How WFP is responding: To mitigate the effects of drought, WFP implemented an innovative insurance programme. The Satellite Index Insurance for pastoralists in Ethiopia aims to keep core breeding animals alive during major droughts, using cutting-edge satellite technology to gauge the availability of forage. When availability is too low pastoralists get an insurance payout from WFP to help offset potential losses of livestock and feed.

When it was launched in 2018, 5,000 pastoralists registered for the insurance scheme in Somali Region; that number went up to 7,800 for the 2019 season, and we anticipate even higher numbers in 2020.

Drone footage of Treasure Cay, one of the hardest hit areas by Hurricane Dorian. Photo: WFP/Erin Carey

In 2018, after hurricanes Irma and Maria wreaked havoc in the Caribbean, WFP set up an office in Barbados to support preparedness efforts by national authorities and the Caribbean Disaster Emergency Management Agency, also based in Barbados. This proved pivotal in preparing for and responding to Dorian.

How WFP responded: When Hurricane Dorian made landfall in the Bahamas in September 2019, it did not catch WFP and local authorities unprepared. In advance of Dorian’s arrival, WFP was able to rapidly deploy technical experts in food security, logistics and emergency telecommunication to support a rapid needs assessment. WFP subsequently airlifted storage units, generators and prefab offices for two logistics hubs being established on the main islands.
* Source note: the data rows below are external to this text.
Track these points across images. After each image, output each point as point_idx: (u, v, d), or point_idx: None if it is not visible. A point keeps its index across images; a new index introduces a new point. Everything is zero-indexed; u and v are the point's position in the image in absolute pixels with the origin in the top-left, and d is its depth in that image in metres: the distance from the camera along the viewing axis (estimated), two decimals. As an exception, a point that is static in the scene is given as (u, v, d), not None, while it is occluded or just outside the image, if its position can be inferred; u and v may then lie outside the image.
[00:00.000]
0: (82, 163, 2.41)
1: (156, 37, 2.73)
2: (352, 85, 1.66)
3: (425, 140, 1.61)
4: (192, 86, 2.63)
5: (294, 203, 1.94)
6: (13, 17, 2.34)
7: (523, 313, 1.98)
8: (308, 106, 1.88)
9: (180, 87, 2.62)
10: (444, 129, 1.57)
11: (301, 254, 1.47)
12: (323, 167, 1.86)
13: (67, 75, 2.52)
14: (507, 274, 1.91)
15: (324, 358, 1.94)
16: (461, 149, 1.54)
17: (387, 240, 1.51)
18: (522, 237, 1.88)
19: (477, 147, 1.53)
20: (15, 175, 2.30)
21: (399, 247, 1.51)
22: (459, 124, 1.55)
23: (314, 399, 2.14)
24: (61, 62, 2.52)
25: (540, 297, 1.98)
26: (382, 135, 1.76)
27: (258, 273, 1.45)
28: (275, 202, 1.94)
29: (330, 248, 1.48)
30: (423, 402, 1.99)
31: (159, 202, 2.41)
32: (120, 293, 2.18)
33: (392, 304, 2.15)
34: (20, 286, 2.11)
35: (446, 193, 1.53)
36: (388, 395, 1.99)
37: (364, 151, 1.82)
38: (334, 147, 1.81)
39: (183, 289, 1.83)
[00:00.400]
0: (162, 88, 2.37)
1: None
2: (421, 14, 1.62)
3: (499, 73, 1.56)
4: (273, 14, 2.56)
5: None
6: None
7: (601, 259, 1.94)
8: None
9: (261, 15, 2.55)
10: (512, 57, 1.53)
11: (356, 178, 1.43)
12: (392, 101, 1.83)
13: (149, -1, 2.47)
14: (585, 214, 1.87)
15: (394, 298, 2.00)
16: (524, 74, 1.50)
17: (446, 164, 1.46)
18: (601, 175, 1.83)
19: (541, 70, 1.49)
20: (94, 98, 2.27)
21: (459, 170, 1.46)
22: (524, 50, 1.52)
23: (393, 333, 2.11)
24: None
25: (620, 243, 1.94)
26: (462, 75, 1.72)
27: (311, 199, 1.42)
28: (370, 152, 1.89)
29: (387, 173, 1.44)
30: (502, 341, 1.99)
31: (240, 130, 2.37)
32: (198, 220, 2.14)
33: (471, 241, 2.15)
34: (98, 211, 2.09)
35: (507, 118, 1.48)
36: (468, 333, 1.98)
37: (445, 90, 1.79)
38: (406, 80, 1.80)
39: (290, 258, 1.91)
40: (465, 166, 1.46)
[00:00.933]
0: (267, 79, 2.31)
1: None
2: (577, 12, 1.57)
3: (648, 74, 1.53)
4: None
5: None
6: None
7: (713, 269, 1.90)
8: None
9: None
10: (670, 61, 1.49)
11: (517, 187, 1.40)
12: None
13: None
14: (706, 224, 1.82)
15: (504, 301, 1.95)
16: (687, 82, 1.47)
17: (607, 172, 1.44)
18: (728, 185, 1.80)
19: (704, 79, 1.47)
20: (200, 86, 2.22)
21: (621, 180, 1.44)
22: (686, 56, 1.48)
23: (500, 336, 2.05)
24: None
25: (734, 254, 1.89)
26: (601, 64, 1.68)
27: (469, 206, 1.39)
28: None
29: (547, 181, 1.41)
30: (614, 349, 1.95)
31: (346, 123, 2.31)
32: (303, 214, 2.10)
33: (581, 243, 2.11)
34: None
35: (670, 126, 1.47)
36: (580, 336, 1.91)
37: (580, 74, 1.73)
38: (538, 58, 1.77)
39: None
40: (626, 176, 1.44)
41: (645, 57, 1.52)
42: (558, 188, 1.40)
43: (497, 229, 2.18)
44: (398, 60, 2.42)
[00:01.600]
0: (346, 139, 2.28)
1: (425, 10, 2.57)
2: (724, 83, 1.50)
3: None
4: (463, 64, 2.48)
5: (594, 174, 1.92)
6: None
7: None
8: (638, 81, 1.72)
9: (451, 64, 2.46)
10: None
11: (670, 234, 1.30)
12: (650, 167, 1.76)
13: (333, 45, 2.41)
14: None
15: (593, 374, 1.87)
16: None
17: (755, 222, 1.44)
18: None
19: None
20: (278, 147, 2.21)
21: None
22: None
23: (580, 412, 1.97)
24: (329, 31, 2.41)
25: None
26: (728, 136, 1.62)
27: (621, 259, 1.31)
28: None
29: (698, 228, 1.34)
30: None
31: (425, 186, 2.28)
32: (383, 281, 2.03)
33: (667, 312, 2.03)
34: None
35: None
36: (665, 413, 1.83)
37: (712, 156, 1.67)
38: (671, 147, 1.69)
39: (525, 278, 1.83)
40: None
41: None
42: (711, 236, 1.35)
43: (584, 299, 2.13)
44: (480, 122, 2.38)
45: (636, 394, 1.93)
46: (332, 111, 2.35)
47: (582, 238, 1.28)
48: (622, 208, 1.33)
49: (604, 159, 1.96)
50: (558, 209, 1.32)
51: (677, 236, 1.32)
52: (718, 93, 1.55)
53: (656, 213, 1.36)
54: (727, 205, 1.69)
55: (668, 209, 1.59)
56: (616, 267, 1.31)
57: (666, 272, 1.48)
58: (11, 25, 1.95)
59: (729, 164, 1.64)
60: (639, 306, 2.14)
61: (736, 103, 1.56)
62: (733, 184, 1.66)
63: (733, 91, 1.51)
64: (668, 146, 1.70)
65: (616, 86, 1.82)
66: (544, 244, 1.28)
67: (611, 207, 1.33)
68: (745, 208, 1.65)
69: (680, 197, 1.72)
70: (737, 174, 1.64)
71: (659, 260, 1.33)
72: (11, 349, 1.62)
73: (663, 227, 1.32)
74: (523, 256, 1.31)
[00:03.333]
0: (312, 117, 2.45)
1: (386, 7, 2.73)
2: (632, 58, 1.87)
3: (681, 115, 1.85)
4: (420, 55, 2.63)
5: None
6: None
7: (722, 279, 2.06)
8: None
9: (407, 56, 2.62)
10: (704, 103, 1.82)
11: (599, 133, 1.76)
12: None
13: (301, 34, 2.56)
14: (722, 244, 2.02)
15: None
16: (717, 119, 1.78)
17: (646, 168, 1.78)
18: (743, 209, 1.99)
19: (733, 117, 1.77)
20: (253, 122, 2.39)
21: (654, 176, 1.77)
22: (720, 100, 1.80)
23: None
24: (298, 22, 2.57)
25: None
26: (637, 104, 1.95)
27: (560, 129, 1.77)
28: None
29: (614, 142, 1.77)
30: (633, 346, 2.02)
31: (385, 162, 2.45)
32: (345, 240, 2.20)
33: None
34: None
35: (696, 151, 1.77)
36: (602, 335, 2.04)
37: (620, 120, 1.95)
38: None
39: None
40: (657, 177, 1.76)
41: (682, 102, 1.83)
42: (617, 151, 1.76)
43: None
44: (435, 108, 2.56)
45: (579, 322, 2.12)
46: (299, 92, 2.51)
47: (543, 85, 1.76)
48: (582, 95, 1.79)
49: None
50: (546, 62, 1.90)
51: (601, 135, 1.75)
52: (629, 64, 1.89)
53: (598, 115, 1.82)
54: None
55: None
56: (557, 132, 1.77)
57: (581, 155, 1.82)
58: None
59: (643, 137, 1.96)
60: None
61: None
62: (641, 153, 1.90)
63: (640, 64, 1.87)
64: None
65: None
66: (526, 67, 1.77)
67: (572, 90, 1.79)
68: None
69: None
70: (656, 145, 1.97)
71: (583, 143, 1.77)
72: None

It also provided satellite equipment to ensure connectivity for emergency responders, as well as ready-to-use fortified emergency food.

WFP’s permanent presence in the Caribbean through its Barbados office helps prepare for and respond to climate-driven disasters in the region.

“We can’t prevent hurricanes, but with a permanent presence in the area we can work to minimize their impact on the affected populations,” said Regis Chapman, Head of WFP’s office in Barbados.

Beyond the traditional provision of assistance to affected communities, WFP is working to restore natural resources and infrastructure to reduce the impacts of climate-related hazards, protect vulnerable populations with climate risk insurance products that ensure farmers will get payouts for the expected crop losses due to the lack of rainfall, and anticipate events through risk analysis, early warning and preemptive action once a hazard is forecast.